◆ **PROBLEM**: Among the entries, find each line that includes the string "depth" and list it.

***** EXERCISE MATERIALS

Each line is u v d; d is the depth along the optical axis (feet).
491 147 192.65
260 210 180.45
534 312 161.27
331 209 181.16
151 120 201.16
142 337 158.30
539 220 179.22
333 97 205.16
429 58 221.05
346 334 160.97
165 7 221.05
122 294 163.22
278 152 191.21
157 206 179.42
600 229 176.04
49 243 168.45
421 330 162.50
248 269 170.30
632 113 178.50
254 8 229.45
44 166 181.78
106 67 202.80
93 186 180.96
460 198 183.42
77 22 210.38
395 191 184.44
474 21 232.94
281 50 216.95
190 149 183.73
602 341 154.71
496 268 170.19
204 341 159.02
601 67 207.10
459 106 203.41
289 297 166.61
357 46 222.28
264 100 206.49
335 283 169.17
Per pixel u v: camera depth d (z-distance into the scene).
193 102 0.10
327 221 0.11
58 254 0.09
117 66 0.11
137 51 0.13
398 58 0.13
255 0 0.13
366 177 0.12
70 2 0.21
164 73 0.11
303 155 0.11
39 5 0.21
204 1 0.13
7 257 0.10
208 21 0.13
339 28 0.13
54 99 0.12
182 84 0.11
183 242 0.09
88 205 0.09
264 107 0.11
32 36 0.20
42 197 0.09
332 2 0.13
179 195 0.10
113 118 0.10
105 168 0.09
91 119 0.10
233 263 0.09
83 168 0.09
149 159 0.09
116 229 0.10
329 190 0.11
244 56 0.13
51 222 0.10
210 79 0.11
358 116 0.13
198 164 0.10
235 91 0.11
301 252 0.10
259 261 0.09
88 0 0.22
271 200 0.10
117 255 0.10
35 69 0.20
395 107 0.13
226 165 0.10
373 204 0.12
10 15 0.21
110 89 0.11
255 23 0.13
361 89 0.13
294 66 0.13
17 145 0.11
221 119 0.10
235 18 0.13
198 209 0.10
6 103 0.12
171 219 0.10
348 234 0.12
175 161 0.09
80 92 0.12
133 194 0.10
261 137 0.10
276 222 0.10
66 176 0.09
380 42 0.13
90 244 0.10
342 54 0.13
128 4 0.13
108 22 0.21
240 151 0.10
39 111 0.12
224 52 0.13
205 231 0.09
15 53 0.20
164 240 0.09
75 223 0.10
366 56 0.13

**********

◆ **SOLUTION FOR THIS PROBLEM**:
Each line is u v d; d is the depth along the optical axis (feet).
Per pixel u v: camera depth d (z-distance into the scene).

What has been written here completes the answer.